Now let's apply this to the proof you have. So your claim is that for f(x) = 1/\sqrt{1 - 4x}, the nth derivative is given by
f^{(n)}(x) = \frac{(2n}!}{n!} (1 - 4x)^{-(n + \tfrac12)} \qquad\qquad (*)

So first, you check that (*) holds when n = 1 (and you might want to check n = 0 as well, just to be complete) and find that it works.
Now assume that (*) is true, and show that it holds for n + 1. That is: derive (*) with respect to x, and show that you get the same expression as you'd get when plugging in n + 1 instead of n in (*).

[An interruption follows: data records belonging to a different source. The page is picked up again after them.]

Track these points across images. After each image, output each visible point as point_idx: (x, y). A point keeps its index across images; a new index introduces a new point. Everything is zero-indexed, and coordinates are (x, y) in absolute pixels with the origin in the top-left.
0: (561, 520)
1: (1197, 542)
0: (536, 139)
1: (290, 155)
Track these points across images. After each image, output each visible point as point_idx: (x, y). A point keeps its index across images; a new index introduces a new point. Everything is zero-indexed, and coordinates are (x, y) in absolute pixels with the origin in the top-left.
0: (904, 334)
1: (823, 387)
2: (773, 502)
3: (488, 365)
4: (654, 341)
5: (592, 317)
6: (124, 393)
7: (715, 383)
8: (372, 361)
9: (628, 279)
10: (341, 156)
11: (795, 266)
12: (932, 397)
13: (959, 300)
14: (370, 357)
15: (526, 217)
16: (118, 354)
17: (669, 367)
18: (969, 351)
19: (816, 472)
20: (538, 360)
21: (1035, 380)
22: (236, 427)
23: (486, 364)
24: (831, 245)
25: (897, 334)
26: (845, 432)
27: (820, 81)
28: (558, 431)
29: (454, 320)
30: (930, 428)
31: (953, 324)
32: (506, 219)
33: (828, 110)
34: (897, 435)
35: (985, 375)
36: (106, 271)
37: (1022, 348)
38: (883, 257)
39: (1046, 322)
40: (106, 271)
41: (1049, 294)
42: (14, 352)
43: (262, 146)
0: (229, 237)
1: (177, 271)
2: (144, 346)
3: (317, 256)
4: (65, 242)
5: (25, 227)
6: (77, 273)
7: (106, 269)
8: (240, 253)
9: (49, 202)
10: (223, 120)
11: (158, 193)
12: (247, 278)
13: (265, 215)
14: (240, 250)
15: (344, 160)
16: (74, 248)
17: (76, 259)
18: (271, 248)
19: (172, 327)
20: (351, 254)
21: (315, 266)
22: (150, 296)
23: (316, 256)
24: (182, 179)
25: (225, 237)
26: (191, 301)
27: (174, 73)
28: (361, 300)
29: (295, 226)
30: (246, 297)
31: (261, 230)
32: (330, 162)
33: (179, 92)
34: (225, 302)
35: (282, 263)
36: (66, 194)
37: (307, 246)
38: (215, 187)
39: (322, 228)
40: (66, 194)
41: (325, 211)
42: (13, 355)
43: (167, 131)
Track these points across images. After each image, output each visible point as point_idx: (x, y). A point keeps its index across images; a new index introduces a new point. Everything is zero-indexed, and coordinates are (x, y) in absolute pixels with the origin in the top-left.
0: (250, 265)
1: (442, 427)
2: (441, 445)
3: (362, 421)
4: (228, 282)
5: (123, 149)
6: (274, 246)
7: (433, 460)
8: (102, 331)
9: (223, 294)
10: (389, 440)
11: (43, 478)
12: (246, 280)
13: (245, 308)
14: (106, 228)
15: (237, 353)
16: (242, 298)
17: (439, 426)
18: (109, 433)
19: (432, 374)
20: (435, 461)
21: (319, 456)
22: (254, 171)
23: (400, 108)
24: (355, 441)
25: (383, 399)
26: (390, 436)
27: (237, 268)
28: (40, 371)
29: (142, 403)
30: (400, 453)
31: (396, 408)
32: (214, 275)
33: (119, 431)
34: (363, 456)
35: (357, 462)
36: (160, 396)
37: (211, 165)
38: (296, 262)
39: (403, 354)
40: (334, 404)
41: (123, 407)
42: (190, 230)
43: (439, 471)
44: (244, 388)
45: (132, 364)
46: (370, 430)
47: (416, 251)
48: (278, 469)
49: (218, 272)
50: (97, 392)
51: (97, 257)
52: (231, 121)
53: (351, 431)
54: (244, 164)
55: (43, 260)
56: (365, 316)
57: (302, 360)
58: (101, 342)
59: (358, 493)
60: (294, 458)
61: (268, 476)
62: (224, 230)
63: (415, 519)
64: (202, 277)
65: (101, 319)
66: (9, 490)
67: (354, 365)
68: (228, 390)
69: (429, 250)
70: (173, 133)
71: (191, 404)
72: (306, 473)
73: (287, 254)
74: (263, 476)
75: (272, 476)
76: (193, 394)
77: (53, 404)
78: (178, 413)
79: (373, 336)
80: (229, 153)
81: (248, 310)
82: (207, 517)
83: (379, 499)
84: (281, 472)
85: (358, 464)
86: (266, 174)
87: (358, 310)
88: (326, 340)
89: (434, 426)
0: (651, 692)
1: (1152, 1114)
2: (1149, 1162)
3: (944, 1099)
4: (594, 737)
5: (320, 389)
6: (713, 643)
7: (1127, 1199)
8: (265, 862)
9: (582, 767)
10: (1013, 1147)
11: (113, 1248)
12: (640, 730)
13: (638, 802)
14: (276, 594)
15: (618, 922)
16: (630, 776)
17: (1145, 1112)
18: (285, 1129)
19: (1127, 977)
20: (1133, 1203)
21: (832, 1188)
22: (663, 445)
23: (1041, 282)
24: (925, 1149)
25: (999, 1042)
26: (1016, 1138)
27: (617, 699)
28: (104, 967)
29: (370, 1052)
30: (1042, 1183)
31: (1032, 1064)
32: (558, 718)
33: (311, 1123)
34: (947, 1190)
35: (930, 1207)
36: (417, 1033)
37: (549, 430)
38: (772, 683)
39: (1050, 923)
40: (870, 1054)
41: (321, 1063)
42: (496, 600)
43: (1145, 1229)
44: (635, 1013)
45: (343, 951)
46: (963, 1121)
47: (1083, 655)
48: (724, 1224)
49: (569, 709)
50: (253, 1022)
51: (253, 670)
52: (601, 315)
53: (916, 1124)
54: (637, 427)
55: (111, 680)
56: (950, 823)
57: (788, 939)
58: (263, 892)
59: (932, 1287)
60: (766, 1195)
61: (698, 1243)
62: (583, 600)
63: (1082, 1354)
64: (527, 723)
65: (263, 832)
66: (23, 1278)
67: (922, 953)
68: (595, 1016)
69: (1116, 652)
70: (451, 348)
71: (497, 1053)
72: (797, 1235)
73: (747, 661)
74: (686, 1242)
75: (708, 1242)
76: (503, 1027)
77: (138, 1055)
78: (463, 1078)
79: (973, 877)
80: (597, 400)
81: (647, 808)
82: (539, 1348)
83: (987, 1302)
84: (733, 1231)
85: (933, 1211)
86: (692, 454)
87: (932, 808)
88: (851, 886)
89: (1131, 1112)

PS Note that proof by induction is a convenient way (once you are used to it) to prove such statements "for all n", but it doesn't help you to find the statement. So if instead of "prove that the nth derivative is ...formula..." you get "derive and prove a formula for the nth derivative", you will first need to come up with a hypothesis by some other way. Once you have the hypothesis, you can make it into a theorem and try to prove it by induction.

 

[Sam223344]

I'm still a bit fuzzy on how to go about this induction. Could someone do an example of proving an nth derivative(something of similar difficulty) by induction so I can get a better understanding of my problem.

Or even post a link to where i could find some examples.

Thanks

 

[CompuChip]

I don't know if it is of similar difficulty, but here is one example:

The 2nth derivative of f(x) = cos(x) sin(x) is given by (-4)ⁿ cos(x) sin(x).

Actually this is easy to show once you see that f(x) = 1/2 sin(2x), but for instructive purposes let's do it by induction.

Proof.
First we check the base case. For n = 0 it is true, but then again, this is not really a derivative. So let's take n = 1. We need to show that the second derivative of f(x) is -4 cos(x) sin(x). We apply the product rule:
f⁽¹⁾(x) = cos(x)² - sin(x)².
Then by the chain rule (or product rule, whichever you prefer):
f⁽²⁾(x) = - 2 cos(x) sin(x) - 2 sin(x) cos(x) = - 4 cos(x) sin(x).

So the base case is checked. Now we pose the induction hypothesis, namely:
(IH:) Suppose that for all n checked so far, f⁽²ⁿ⁾(x) = (-4)ⁿ cos(x) sin(x).

We must prove that the identity is true for n + 1. So let's differentiate f(x) (2n + 1) times. That is, let's differentiate f⁽²ⁿ⁾(x) twice. By the induction hypothesis,
f⁽²ⁿ⁾(x) = (-4)ⁿ cos(x) sin(x).
Using the product rule,
f^{(2n + 1)}(x) = (-4)ⁿ cos(x)² + (-4)ⁿ sin(x)².
And differentiating again,
f^{(2n + 2)}(x) = f^{(2(n + 1))}(x) = (-4)ⁿ * (-2) cos(x) sin(x) + (-4)ⁿ * (-2) sin(x) cos(x) = (-4)ⁿ * (-4) cos(x) sin(x) = (-4)^{n + 1} cos(x) sin(x).

This concludes the proof (now explain to yourself / us, why).

 

[Sam223344]

Thanks mate this should help me out a lot.